The Church powers now saw Luther as a dangerous heretic and made an attempt to seize him. However, he was protected by a local ruler, Philip of Hessen, an open challenge to the authority of both the Church in Rome and the German Emperor. Soon, more and more German rulers enlisted themselves on Luther´s side; their “conversions” were often as much politically as religiously motivated. The result: a further weakening of central authority in the German-speaking world and a split into increasingly hostile Catholic and Protestant camps.
Theological and political hostilities finally erupted into open, armed hostilities in 1618. The resulting conflict, the Thirty Years´ War, involved many European nations, but the main battlefields were on German soil. By the end of the conflict in 1648 (more from exhaustion and devastation rather than any clear victory for either side), many German towns lay devastated, with large areas almost totally de-populated. In fact, not until the Second World War did any other conflict claim as many German lives as this one . Although the German Empire continued to exist on paper until 1806, following this war, all real power was ceded to individual rulers of semi-independent states large and small – around 200 duchies, electorates or petty principalities by the turn of the 19th Century. Many of these mini-states were primarily characterized by zealous self-indulgence and incompetence of its rulers, whose exercise of statecraft involved little more than protecting their own stock of privileges.
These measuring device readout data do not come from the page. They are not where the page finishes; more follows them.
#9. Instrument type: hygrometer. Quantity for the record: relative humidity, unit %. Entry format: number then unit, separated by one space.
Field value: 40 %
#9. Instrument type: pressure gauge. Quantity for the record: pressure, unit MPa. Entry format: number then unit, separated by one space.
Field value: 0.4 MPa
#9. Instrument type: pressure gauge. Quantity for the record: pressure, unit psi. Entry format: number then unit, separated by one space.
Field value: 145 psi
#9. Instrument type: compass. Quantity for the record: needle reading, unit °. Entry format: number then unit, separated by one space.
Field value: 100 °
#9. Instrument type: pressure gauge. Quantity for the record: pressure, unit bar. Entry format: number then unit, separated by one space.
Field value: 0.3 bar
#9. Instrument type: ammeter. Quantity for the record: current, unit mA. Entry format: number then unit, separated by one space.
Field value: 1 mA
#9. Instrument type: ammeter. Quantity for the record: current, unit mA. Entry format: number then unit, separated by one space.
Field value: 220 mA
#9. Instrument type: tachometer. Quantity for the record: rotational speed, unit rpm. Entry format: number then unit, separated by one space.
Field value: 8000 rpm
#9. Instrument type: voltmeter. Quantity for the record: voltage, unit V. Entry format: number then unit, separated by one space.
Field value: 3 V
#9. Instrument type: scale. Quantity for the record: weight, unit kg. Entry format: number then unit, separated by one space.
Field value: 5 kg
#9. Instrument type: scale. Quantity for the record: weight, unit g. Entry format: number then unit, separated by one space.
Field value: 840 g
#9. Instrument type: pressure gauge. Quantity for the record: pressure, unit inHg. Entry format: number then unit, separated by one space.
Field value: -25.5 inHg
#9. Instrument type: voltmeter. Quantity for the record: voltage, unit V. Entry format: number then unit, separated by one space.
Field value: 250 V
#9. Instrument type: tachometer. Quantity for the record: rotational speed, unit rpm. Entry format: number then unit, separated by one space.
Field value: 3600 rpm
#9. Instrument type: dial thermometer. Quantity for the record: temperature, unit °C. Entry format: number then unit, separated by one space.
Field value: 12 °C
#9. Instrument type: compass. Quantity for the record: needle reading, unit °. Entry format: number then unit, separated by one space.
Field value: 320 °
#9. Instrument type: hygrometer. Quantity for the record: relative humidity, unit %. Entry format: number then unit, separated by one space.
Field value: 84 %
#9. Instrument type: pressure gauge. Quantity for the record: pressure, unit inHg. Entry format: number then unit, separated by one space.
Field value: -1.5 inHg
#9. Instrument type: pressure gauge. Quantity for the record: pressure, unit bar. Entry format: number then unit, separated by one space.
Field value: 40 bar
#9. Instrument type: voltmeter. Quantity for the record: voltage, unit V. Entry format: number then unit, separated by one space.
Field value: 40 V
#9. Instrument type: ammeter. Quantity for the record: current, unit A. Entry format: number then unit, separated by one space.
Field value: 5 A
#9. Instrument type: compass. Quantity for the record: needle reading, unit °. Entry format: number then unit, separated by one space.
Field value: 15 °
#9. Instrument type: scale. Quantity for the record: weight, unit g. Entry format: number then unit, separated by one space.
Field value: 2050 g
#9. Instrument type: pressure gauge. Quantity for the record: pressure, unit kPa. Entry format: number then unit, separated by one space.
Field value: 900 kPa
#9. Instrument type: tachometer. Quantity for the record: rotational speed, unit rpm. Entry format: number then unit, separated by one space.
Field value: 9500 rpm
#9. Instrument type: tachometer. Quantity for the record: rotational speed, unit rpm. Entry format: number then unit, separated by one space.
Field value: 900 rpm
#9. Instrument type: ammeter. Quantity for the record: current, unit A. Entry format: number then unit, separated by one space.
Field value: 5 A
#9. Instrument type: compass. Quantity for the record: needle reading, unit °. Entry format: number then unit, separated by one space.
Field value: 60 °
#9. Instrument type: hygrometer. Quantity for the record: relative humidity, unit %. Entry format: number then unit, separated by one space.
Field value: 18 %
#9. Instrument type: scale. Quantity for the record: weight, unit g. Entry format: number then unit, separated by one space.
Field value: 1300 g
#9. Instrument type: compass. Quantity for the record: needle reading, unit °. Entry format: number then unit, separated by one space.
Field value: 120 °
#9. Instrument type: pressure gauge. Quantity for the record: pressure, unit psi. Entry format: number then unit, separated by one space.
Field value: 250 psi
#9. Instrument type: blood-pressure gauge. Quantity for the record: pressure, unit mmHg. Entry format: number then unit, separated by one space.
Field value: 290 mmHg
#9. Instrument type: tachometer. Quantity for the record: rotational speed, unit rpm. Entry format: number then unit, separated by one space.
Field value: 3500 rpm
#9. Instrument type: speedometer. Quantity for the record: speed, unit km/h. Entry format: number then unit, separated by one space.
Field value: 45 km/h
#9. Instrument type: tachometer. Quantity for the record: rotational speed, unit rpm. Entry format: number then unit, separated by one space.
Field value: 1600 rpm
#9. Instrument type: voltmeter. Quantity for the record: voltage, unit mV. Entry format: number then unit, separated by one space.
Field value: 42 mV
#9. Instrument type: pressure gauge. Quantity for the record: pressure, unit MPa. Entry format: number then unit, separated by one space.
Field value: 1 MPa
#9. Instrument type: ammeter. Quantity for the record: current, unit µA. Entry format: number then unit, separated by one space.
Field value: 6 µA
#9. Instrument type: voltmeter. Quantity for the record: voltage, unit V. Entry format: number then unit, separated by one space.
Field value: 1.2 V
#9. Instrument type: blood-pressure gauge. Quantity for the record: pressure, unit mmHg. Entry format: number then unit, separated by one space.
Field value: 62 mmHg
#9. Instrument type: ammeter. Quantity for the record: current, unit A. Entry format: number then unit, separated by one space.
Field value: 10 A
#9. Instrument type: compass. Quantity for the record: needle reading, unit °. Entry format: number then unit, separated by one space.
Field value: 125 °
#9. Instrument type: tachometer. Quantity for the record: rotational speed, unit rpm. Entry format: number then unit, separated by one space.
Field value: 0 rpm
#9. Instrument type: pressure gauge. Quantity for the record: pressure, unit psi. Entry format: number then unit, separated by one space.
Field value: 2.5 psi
The people of this future great power shared a common language; a brilliant literature, music and art tradition; a body of imposing mythology and perhaps even a general view of life – but no common state. At this time, “Germany” existed only in the hopes and dreams of its people, fed continuously by books, essays and, especially, songs and poems by Romantic writers. The predominately liberal-minded writers and thinkers who propounded the concept of one “Germany” saw a unified country as the only means of breaking the hold of the innumerable petty despots and unleashing the enormous creative powers of the German people.